### JOB
Extract each line below that contains the string "Instytut".

- Opening Delimiter -

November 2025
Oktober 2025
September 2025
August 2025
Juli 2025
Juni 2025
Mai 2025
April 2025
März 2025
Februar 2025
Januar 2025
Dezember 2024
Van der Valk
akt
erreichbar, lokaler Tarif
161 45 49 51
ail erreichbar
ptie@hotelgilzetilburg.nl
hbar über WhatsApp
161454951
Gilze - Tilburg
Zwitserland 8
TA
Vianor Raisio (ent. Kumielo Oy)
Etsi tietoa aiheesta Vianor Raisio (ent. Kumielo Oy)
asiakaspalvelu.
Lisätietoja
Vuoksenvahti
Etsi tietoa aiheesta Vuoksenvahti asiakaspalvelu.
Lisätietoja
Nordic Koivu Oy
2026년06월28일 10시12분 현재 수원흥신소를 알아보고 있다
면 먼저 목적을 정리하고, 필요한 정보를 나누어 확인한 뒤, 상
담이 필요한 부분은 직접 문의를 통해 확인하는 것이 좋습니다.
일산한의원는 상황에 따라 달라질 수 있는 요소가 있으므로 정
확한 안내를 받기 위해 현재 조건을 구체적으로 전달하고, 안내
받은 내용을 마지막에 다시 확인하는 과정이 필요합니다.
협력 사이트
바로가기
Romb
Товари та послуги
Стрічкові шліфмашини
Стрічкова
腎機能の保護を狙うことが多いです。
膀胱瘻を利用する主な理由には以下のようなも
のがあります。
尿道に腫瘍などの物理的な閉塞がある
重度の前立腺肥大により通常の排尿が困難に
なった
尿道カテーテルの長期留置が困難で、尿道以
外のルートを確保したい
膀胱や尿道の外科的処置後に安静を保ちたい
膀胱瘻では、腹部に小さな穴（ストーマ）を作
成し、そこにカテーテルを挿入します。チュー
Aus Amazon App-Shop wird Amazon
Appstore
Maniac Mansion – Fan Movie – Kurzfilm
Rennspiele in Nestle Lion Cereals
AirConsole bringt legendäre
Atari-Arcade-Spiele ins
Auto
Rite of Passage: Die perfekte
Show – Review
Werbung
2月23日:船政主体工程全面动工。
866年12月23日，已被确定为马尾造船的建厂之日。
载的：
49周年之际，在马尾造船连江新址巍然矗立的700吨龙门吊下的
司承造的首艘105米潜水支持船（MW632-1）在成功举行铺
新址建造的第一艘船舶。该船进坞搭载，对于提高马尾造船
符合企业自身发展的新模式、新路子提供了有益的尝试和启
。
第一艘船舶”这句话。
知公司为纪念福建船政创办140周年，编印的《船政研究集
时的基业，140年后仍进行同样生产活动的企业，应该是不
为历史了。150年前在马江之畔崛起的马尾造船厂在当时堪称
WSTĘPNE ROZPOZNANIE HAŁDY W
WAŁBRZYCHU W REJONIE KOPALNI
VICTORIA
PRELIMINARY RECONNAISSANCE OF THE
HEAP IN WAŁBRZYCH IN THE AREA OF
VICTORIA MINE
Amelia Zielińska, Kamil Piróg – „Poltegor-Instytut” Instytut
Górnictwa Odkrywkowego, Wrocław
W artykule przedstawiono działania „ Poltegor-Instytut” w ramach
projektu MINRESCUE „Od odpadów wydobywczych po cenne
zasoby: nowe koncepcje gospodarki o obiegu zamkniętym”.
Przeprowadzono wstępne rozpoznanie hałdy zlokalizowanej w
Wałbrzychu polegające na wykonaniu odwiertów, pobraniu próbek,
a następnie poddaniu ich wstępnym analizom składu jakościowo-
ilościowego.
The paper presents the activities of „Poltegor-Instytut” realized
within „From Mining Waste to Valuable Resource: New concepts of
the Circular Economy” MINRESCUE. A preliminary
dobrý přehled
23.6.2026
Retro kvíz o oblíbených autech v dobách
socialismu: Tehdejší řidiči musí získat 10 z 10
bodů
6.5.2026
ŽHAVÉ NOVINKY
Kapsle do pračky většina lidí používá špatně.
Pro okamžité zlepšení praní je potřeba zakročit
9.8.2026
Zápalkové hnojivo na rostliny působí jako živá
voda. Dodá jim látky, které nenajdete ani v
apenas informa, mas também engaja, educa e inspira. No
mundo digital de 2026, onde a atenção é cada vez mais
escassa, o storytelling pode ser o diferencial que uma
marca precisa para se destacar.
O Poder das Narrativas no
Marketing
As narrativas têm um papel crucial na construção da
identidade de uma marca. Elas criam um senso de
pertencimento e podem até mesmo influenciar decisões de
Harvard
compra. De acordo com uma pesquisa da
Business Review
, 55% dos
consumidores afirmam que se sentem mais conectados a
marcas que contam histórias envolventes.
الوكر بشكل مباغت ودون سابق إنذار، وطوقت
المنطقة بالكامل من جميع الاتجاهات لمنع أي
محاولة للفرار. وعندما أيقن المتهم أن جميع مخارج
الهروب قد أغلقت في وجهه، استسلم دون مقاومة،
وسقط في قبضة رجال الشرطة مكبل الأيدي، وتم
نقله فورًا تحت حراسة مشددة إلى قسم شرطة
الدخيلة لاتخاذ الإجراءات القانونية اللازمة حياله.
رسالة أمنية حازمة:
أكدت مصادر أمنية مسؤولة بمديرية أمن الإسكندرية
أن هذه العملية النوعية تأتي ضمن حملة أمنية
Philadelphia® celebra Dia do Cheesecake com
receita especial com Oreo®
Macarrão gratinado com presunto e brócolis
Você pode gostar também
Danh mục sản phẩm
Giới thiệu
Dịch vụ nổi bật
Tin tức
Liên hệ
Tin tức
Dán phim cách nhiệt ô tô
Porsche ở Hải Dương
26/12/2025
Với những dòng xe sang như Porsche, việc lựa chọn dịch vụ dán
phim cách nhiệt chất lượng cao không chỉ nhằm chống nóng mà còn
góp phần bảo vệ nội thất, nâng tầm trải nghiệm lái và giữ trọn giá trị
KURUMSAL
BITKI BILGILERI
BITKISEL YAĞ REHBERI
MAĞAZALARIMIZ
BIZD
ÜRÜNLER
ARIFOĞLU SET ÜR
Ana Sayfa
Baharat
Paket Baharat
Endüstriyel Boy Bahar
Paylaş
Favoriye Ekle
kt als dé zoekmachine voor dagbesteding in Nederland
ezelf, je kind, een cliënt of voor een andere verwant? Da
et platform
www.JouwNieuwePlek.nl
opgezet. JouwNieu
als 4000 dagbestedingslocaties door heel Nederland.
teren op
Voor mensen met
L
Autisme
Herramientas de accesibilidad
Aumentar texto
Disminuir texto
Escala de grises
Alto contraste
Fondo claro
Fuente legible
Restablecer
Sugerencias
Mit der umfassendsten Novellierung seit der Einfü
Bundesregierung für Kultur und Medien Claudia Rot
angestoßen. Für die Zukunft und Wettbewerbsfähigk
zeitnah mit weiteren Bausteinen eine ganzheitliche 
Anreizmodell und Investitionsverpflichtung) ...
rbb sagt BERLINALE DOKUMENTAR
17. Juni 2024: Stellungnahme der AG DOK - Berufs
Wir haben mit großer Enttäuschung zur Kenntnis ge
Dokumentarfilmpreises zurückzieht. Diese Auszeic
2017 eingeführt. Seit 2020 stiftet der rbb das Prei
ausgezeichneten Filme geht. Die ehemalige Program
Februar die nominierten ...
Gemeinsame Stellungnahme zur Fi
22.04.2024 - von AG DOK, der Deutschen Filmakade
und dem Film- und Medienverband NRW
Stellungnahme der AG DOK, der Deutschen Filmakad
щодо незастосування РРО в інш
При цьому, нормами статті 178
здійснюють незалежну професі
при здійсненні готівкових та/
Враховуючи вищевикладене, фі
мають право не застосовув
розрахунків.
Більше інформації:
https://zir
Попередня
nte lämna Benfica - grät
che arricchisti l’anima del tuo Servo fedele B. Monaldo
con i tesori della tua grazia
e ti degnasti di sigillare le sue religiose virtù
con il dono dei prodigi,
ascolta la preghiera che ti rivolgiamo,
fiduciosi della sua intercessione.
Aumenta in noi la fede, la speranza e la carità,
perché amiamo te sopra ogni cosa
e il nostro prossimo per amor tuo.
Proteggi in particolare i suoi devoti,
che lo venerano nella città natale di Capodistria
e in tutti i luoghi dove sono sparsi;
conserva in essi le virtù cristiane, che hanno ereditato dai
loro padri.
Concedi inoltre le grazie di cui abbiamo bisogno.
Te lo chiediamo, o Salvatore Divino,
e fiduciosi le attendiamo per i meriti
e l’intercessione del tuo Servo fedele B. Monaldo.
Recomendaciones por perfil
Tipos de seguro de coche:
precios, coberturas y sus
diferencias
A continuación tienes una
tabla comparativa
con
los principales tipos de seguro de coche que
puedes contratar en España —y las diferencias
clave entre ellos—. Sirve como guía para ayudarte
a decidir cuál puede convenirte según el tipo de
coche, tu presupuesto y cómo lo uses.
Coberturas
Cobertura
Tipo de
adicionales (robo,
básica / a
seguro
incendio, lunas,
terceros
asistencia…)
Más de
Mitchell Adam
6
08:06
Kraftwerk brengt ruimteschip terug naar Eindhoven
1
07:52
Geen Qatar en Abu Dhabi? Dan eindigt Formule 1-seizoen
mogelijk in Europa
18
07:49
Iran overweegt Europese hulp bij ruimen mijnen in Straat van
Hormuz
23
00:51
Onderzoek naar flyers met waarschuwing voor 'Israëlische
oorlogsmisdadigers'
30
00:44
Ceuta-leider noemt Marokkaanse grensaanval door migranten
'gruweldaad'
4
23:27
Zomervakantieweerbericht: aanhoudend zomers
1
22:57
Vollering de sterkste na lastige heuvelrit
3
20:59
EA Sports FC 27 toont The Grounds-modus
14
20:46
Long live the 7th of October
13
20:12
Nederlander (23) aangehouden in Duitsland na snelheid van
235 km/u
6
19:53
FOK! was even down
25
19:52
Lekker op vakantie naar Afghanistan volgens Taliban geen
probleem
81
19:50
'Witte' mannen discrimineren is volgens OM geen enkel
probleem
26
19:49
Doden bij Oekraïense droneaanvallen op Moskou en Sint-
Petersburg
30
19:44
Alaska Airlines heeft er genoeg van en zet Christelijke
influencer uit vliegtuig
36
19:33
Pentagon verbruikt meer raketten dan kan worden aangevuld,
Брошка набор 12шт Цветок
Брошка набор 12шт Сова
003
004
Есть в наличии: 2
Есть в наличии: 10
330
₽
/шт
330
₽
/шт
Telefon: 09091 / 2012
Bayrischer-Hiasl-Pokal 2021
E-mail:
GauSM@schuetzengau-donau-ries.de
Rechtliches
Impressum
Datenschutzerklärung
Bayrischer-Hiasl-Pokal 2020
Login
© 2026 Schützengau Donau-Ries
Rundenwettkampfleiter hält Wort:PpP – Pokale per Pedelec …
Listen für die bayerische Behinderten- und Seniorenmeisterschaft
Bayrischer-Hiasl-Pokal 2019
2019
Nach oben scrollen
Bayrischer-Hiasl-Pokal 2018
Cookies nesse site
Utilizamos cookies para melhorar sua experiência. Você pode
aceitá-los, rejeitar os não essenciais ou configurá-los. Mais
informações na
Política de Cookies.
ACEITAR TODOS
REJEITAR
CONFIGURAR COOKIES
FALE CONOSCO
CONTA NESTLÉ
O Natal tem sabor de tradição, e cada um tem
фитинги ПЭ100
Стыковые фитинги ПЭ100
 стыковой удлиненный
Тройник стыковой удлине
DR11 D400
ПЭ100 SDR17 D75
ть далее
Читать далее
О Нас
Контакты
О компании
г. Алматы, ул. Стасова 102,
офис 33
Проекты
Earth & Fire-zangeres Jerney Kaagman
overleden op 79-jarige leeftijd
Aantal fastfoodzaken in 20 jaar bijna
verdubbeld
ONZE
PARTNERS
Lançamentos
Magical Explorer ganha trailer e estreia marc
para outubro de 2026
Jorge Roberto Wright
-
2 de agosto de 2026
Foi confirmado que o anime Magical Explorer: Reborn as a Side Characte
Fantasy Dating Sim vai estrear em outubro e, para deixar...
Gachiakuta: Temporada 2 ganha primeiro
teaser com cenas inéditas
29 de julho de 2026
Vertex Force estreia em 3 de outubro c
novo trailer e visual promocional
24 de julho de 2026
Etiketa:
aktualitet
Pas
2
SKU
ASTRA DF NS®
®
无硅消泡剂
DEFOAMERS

- Closing Delimiter -

### ANSWER AREA
Amelia Zielińska, Kamil Piróg – „Poltegor-Instytut” Instytut
W artykule przedstawiono działania „ Poltegor-Instytut” w ramach
The paper presents the activities of „Poltegor-Instytut” realized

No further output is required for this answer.